WORK ITEM — From the entries below, list each line with "revealing".

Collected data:

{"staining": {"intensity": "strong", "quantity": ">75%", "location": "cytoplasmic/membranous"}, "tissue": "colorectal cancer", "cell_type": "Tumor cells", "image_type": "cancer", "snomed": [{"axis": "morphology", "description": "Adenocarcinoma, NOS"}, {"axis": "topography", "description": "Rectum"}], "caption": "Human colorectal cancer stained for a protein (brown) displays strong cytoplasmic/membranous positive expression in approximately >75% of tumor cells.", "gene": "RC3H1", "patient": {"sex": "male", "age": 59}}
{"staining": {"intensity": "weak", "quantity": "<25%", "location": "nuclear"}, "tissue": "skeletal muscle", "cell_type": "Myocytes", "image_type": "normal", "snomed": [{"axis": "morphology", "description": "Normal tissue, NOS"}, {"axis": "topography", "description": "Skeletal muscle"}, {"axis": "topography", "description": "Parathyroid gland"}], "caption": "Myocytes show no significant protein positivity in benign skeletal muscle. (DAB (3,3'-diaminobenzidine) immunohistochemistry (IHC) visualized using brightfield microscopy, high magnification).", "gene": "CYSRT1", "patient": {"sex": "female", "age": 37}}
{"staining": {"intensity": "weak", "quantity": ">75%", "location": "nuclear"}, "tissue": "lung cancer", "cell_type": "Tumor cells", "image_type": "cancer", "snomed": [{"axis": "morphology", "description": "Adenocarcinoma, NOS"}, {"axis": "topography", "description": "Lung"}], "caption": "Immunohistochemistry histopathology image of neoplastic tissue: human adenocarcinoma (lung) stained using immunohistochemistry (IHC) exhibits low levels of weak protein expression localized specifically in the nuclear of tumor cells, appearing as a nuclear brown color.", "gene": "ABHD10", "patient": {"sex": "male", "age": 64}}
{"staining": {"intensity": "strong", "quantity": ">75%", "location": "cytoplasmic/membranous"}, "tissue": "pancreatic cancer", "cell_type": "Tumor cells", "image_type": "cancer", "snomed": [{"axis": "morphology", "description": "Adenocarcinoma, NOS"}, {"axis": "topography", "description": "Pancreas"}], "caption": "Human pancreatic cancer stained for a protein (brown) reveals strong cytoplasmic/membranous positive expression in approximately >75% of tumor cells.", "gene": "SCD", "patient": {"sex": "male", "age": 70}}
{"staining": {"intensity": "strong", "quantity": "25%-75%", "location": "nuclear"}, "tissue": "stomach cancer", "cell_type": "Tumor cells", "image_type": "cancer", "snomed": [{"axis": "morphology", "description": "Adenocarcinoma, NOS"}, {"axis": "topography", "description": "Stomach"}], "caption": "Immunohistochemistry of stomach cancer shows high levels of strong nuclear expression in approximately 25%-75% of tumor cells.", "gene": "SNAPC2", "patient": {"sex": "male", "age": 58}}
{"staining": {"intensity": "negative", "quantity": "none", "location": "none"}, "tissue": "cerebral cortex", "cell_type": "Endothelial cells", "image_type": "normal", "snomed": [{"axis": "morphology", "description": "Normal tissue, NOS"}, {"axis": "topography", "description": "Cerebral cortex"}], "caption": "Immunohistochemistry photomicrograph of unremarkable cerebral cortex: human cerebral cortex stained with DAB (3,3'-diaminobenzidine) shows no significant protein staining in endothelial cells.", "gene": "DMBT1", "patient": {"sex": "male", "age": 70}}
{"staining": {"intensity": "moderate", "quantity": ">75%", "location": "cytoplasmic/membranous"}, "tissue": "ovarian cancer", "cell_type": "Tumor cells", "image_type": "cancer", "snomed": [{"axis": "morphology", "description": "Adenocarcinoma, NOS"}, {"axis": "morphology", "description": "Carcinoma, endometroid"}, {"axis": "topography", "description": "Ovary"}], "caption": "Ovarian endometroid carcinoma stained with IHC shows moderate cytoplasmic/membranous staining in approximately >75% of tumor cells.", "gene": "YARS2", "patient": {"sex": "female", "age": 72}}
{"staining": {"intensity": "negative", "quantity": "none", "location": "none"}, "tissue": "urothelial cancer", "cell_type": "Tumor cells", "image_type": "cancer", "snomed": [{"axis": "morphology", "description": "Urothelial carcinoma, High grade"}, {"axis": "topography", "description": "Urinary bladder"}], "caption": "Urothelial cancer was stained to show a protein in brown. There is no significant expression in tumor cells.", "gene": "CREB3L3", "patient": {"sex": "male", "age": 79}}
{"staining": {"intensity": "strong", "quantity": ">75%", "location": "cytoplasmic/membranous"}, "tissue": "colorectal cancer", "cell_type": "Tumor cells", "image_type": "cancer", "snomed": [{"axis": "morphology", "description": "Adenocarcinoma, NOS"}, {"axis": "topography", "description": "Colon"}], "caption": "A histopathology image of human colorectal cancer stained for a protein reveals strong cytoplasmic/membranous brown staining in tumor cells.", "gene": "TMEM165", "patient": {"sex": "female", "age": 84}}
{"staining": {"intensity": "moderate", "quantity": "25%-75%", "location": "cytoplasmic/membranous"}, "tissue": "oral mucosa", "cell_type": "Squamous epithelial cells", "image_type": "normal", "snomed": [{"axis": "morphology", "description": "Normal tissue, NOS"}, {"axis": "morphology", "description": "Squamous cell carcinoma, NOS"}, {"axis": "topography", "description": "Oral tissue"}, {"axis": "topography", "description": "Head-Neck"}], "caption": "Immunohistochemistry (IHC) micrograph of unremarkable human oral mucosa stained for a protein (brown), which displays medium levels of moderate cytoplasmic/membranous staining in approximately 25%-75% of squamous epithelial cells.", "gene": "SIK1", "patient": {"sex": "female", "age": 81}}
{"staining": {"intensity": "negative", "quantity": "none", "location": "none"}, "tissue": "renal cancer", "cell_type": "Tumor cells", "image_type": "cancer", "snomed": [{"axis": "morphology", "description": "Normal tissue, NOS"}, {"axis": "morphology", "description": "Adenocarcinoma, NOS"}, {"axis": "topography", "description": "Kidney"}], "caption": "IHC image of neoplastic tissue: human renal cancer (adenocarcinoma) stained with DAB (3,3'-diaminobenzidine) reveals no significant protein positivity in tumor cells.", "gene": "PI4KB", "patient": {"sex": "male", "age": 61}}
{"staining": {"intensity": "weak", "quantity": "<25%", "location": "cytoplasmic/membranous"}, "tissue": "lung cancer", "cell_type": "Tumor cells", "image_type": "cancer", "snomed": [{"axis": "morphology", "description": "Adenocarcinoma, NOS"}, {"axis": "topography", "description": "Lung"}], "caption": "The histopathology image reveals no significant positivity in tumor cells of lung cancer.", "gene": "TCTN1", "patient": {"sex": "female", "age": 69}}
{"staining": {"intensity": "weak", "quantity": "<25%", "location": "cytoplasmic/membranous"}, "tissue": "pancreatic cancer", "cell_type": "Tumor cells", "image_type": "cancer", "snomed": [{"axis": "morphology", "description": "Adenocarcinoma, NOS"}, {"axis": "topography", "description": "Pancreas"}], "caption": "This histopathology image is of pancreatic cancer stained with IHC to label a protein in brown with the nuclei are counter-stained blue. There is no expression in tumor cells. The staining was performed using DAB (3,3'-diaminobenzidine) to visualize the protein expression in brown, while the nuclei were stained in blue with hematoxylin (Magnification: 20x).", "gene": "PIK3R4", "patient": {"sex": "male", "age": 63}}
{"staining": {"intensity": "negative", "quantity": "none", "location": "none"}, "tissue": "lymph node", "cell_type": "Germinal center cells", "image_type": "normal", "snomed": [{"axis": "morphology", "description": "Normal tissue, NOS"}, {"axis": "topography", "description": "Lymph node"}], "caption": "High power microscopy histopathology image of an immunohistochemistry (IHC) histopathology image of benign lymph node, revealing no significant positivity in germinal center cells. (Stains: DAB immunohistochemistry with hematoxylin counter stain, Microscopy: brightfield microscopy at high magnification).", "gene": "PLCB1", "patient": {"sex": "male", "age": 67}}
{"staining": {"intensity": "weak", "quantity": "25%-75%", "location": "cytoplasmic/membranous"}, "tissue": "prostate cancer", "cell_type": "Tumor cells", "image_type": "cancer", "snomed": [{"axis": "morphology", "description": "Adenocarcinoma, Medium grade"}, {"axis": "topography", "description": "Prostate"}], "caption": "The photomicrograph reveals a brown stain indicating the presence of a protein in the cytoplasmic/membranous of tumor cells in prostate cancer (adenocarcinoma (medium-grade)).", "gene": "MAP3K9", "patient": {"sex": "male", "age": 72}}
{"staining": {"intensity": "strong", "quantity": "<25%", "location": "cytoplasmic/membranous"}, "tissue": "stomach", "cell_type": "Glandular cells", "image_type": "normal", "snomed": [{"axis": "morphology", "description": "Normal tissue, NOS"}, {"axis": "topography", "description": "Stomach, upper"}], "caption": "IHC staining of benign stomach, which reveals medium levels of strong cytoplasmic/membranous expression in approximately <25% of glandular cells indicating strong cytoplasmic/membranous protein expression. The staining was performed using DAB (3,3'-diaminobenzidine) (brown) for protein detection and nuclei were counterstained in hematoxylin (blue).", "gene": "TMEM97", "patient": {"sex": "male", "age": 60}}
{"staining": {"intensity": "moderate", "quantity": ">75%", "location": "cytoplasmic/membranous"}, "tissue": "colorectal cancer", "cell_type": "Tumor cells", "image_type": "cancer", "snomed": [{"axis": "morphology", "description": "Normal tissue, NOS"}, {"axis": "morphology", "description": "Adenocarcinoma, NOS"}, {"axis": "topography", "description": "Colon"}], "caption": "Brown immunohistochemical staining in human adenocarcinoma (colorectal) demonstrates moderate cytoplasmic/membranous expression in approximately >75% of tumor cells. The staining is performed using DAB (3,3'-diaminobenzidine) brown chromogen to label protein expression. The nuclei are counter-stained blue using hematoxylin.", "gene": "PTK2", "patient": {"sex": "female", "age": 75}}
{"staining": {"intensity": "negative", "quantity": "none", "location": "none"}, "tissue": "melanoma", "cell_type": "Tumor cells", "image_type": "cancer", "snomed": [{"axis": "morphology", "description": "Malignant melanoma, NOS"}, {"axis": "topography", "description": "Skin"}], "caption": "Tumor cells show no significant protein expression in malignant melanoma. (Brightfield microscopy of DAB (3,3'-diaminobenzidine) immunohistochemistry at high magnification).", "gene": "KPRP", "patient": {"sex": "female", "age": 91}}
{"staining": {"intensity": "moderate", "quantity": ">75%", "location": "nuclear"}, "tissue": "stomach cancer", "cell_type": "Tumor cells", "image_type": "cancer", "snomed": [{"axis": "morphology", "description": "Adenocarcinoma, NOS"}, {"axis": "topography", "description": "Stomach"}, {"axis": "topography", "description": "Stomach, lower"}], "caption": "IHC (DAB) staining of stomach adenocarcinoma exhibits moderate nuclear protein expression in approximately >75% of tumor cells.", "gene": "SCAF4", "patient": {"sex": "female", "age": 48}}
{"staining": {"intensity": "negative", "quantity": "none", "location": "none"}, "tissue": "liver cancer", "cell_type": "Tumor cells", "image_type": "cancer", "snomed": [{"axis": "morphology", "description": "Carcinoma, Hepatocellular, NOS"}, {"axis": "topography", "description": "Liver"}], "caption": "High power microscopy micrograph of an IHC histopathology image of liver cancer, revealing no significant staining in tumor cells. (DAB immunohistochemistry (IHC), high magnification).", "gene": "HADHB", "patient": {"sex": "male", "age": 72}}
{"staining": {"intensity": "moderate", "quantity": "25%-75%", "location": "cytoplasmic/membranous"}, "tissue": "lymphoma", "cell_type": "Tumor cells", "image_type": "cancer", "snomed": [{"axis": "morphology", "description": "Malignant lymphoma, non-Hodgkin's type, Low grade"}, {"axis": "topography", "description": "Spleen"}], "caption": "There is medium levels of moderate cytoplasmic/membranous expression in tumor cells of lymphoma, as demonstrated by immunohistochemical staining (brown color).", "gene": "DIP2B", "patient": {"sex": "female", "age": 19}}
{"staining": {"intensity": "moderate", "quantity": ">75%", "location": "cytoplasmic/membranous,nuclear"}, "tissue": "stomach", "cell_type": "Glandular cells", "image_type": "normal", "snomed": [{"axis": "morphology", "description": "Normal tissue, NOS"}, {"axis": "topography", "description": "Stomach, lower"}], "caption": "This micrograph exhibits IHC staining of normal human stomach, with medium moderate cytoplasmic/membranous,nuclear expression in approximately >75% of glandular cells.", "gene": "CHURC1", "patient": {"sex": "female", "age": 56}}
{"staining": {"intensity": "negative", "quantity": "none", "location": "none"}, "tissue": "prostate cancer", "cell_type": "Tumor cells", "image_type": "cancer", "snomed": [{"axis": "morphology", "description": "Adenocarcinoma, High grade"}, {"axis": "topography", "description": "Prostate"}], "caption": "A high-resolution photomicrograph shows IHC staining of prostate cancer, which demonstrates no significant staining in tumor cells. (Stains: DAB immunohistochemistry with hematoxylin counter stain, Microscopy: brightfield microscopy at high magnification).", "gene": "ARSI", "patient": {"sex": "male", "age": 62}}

REPLY —
{"staining": {"intensity": "negative", "quantity": "none", "location": "none"}, "tissue": "lymph node", "cell_type": "Germinal center cells", "image_type": "normal", "snomed": [{"axis": "morphology", "description": "Normal tissue, NOS"}, {"axis": "topography", "description": "Lymph node"}], "caption": "High power microscopy histopathology image of an immunohistochemistry (IHC) histopathology image of benign lymph node, revealing no significant positivity in germinal center cells. (Stains: DAB immunohistochemistry with hematoxylin counter stain, Microscopy: brightfield microscopy at high magnification).", "gene": "PLCB1", "patient": {"sex": "male", "age": 67}}
{"staining": {"intensity": "negative", "quantity": "none", "location": "none"}, "tissue": "liver cancer", "cell_type": "Tumor cells", "image_type": "cancer", "snomed": [{"axis": "morphology", "description": "Carcinoma, Hepatocellular, NOS"}, {"axis": "topography", "description": "Liver"}], "caption": "High power microscopy micrograph of an IHC histopathology image of liver cancer, revealing no significant staining in tumor cells. (DAB immunohistochemistry (IHC), high magnification).", "gene": "HADHB", "patient": {"sex": "male", "age": 72}}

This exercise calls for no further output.